Exactly the lines from the top of the records below through the one containing "我生成了数百个具有**随机方" must be set down, with no line added or dropped.

# Plain-text document sources
++++

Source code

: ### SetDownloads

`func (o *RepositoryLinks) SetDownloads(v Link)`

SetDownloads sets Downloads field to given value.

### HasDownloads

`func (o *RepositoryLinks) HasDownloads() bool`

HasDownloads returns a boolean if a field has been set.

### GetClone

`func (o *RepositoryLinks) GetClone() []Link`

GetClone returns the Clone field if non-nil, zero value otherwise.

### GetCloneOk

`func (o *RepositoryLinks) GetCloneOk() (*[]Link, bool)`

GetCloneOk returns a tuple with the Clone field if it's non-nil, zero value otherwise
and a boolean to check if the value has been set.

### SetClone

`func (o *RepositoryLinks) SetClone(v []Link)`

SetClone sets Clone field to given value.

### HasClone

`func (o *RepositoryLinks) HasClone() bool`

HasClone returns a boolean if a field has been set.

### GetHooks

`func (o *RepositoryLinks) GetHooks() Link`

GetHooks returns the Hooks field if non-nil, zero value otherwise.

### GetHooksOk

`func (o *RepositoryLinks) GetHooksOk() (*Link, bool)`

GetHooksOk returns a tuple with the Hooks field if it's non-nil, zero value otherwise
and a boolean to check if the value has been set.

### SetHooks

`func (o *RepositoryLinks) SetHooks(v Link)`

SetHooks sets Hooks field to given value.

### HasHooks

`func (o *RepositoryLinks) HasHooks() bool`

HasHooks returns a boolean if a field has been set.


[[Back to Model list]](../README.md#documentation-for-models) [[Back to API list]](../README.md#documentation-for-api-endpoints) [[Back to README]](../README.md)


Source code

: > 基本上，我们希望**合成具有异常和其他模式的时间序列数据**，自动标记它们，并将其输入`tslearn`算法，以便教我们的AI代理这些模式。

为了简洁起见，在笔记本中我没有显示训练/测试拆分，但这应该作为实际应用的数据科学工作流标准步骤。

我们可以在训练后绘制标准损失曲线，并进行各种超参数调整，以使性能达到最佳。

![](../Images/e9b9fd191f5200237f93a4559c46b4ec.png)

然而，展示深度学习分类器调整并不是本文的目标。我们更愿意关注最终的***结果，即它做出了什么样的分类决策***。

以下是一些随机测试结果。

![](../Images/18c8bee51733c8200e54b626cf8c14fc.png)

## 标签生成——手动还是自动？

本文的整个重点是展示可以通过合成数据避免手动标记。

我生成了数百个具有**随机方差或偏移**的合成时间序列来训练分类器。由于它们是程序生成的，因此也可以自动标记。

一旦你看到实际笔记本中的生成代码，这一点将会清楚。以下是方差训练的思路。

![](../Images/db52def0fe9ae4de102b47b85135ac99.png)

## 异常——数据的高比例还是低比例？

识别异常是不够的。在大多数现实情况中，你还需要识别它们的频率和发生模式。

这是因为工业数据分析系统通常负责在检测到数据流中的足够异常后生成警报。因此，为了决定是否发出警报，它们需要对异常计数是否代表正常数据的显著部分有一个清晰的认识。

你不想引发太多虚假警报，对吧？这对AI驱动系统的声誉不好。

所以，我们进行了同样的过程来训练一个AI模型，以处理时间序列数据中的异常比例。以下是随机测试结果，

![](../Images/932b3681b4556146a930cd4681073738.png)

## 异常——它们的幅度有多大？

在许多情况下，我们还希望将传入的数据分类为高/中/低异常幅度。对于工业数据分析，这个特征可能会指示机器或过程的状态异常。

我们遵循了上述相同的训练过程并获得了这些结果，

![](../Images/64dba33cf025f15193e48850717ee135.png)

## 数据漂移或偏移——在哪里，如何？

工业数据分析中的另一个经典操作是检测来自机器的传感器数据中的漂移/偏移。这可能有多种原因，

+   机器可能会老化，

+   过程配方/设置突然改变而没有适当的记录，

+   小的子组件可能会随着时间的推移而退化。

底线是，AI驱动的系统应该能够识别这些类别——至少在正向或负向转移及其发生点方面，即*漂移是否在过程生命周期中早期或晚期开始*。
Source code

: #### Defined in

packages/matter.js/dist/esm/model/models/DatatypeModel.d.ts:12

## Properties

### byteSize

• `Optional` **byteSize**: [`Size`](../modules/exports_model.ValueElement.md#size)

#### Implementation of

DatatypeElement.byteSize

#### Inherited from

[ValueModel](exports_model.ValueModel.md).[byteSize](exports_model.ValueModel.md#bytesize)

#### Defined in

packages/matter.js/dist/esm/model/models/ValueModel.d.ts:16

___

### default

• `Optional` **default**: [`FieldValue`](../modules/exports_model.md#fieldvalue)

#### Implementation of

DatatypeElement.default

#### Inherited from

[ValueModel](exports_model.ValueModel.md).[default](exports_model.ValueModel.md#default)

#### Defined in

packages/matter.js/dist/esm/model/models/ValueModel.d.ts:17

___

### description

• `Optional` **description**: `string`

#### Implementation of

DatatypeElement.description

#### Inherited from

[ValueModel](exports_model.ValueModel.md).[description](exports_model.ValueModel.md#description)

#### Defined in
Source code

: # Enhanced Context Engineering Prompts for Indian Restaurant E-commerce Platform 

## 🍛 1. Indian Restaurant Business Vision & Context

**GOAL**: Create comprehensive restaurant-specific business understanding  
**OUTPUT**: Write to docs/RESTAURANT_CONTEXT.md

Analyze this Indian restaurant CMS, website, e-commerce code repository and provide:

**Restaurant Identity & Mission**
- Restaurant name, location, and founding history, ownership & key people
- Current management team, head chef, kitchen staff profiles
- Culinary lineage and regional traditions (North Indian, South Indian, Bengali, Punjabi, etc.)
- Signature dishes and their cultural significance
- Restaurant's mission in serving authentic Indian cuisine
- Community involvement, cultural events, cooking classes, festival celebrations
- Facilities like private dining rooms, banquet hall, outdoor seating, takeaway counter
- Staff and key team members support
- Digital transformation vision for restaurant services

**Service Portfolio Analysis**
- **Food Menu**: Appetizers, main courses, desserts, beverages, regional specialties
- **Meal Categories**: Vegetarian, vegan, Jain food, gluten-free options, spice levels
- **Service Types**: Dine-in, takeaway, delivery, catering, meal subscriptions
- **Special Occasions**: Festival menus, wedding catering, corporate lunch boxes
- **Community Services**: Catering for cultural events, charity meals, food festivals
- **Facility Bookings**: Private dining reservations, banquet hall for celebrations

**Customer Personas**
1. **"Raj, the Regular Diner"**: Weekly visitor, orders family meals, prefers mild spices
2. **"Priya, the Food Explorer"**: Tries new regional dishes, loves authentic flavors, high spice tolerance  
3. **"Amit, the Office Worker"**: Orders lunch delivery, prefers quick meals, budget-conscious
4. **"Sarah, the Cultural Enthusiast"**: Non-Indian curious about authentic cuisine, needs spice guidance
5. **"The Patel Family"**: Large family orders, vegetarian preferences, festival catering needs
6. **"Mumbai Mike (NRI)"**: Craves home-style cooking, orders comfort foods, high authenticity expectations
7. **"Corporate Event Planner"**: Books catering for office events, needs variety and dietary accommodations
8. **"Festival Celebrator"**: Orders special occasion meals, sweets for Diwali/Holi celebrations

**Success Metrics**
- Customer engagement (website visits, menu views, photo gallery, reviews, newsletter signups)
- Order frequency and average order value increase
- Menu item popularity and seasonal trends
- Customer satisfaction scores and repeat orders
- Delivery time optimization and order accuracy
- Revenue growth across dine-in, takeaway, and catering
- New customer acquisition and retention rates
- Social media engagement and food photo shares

++++

# SOLUTION
Source code

: ### SetDownloads

`func (o *RepositoryLinks) SetDownloads(v Link)`

SetDownloads sets Downloads field to given value.

### HasDownloads

`func (o *RepositoryLinks) HasDownloads() bool`

HasDownloads returns a boolean if a field has been set.

### GetClone

`func (o *RepositoryLinks) GetClone() []Link`

GetClone returns the Clone field if non-nil, zero value otherwise.

### GetCloneOk

`func (o *RepositoryLinks) GetCloneOk() (*[]Link, bool)`

GetCloneOk returns a tuple with the Clone field if it's non-nil, zero value otherwise
and a boolean to check if the value has been set.

### SetClone

`func (o *RepositoryLinks) SetClone(v []Link)`

SetClone sets Clone field to given value.

### HasClone

`func (o *RepositoryLinks) HasClone() bool`

HasClone returns a boolean if a field has been set.

### GetHooks

`func (o *RepositoryLinks) GetHooks() Link`

GetHooks returns the Hooks field if non-nil, zero value otherwise.

### GetHooksOk

`func (o *RepositoryLinks) GetHooksOk() (*Link, bool)`

GetHooksOk returns a tuple with the Hooks field if it's non-nil, zero value otherwise
and a boolean to check if the value has been set.

### SetHooks

`func (o *RepositoryLinks) SetHooks(v Link)`

SetHooks sets Hooks field to given value.

### HasHooks

`func (o *RepositoryLinks) HasHooks() bool`

HasHooks returns a boolean if a field has been set.


[[Back to Model list]](../README.md#documentation-for-models) [[Back to API list]](../README.md#documentation-for-api-endpoints) [[Back to README]](../README.md)


Source code

: > 基本上，我们希望**合成具有异常和其他模式的时间序列数据**，自动标记它们，并将其输入`tslearn`算法，以便教我们的AI代理这些模式。

为了简洁起见，在笔记本中我没有显示训练/测试拆分，但这应该作为实际应用的数据科学工作流标准步骤。

我们可以在训练后绘制标准损失曲线，并进行各种超参数调整，以使性能达到最佳。

![](../Images/e9b9fd191f5200237f93a4559c46b4ec.png)

然而，展示深度学习分类器调整并不是本文的目标。我们更愿意关注最终的***结果，即它做出了什么样的分类决策***。

以下是一些随机测试结果。

![](../Images/18c8bee51733c8200e54b626cf8c14fc.png)

## 标签生成——手动还是自动？

本文的整个重点是展示可以通过合成数据避免手动标记。

我生成了数百个具有**随机方差或偏移**的合成时间序列来训练分类器。由于它们是程序生成的，因此也可以自动标记。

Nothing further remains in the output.